■ **Given passage**:

From the category archives:

WAHMs

On starting a start up…

by selfmademom on November 20, 2011 · 1 comment

Emily had a great idea for me whenever I get into a writer’s block here: that I should talk about what it’s been like starting a company as a mom, and as… well… just what it’s been like.

It’s a great idea. Every day I’m living and breathing the growth, success and viability of the company I co-founded with Caitlin, 2 Moms Media. What started on a whim has grown to my half of a full-time, flexible job with clients, conference calls, meetings, stress, fun, late nights, early mornings, and most of all, fulfillment.

Luckily, I have the financial backing of my husband to see if this little experiment in being a business owner works. Luckily, I have in Caitlin a terrific business partner and friend who I can’t imagine doing this without. Luckily, my kids have adjusted to my work schedule. I try to do most things during the day when my eldest is at school, and to not miss too many bedtime routines.

But, starting this little (very little) startup hasn’t been all easy peasy. There have been weeks where the mom guilt of years past has reared its ugly head or when I’ve served the kids mac and cheese for the fourth night in a row or I just really needed to take that conference call from the bleachers during the tennis lesson. I have made school pick up. I have missed school pick up and sent my son home exhausted with a friend to buy me another hour of work time.

There are times where I feel that I’m not doing enough for the business. Not enough networking, not enough meetings, not enough WORK.

Still, three years later, it’s the same issues, the same debate, the same feelings. Guess that’s because, at the core, not much has changed. I’m still the same person; I still believe you have to do what makes you happy with your career, your kids, your husband – to the extent that you can afford to and have the ability to do it. In my world, even in my back to part-time working world, motherhood will always be my job #1. Ok, after that last email gets sent in the carpool line.

■ **Exercise aim**: In the blog post above, who co-founded 2 Moms Media with the writer?

■ **Collected data**:
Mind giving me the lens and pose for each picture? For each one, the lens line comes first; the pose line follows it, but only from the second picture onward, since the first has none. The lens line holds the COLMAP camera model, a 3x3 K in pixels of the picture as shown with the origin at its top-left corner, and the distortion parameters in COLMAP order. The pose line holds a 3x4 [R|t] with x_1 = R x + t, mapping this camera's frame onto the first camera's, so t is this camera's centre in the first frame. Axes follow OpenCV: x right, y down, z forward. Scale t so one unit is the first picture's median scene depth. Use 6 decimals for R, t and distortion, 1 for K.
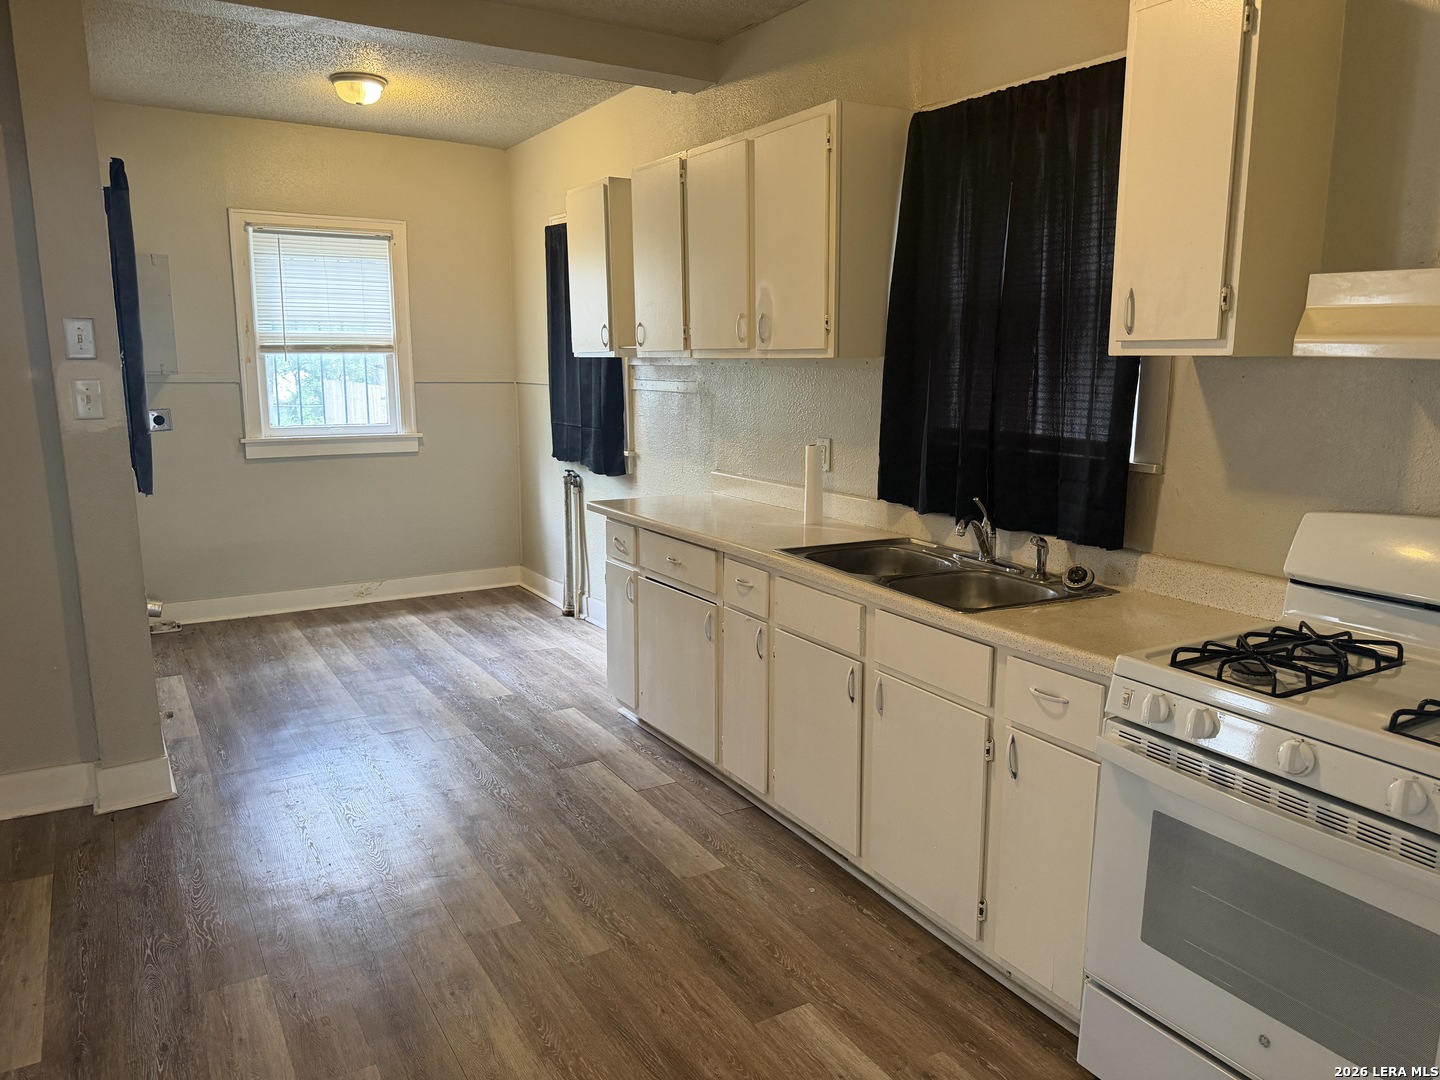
lens RADIAL K [[1036.7, 0, 719.6], [0, 1036.7, 550.1], [0, 0, 1]] dist [0.085876, -0.019842]
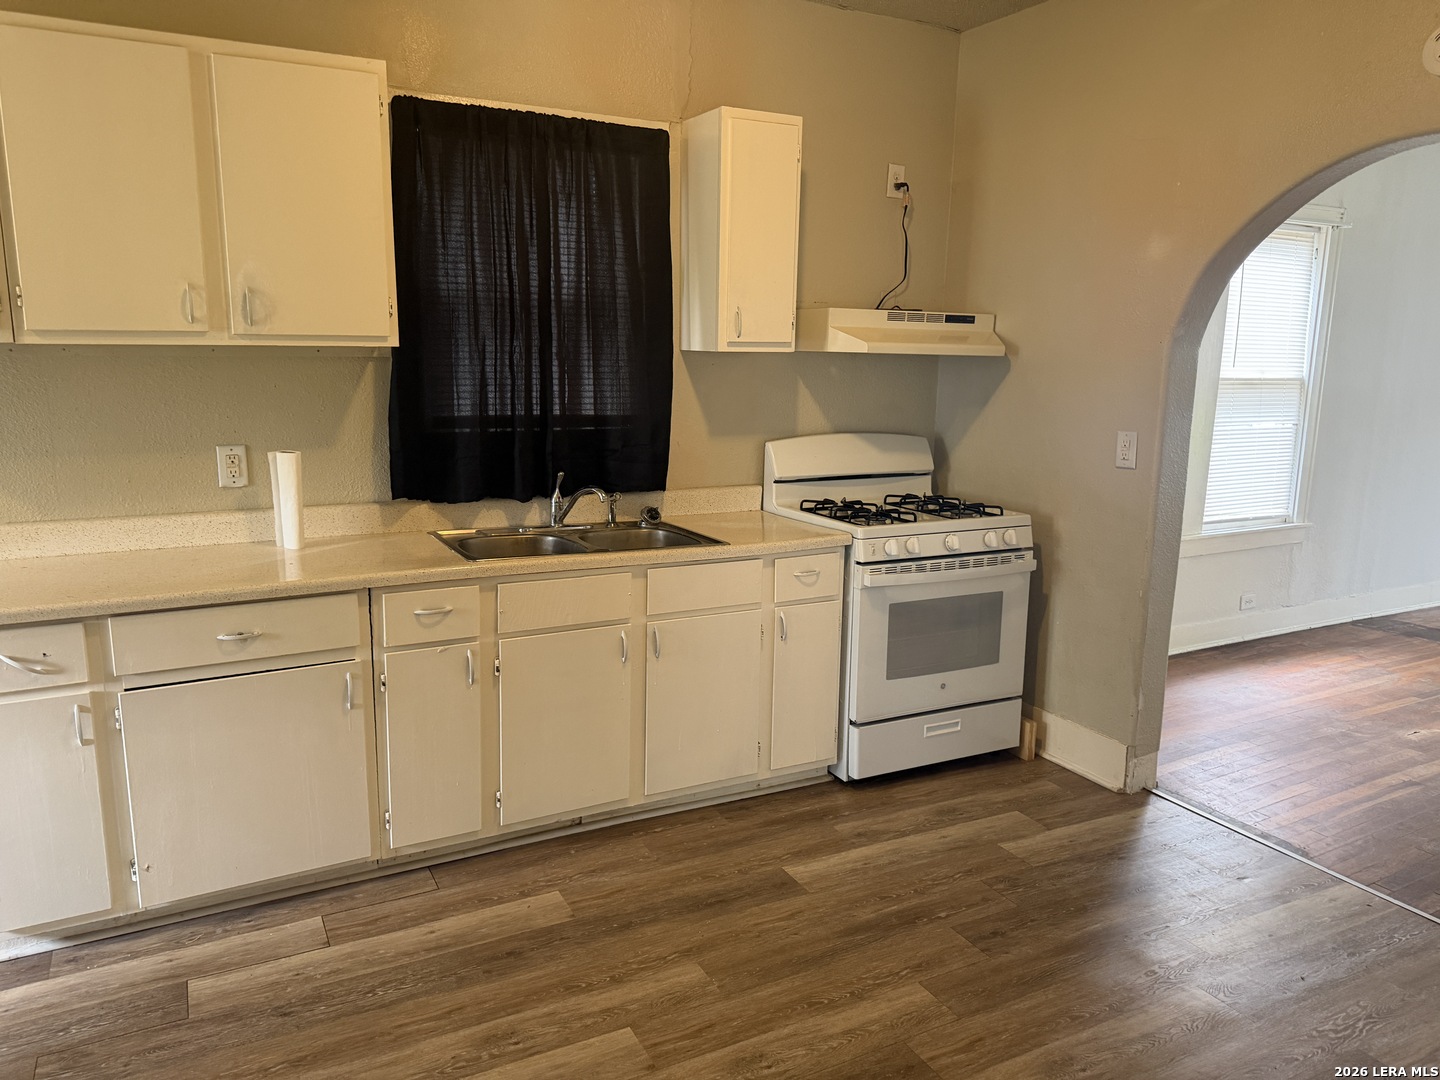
lens RADIAL K [[1036.7, 0, 716.8], [0, 1036.7, 535.6], [0, 0, 1]] dist [0.085876, -0.019842]
pose [[0.047369, -0.186913, 0.981234, -0.901242], [0.171958, 0.969197, 0.176319, -0.157907], [-0.983965, 0.160378, 0.078051, 0.771661]]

■ **Written response**: Caitlin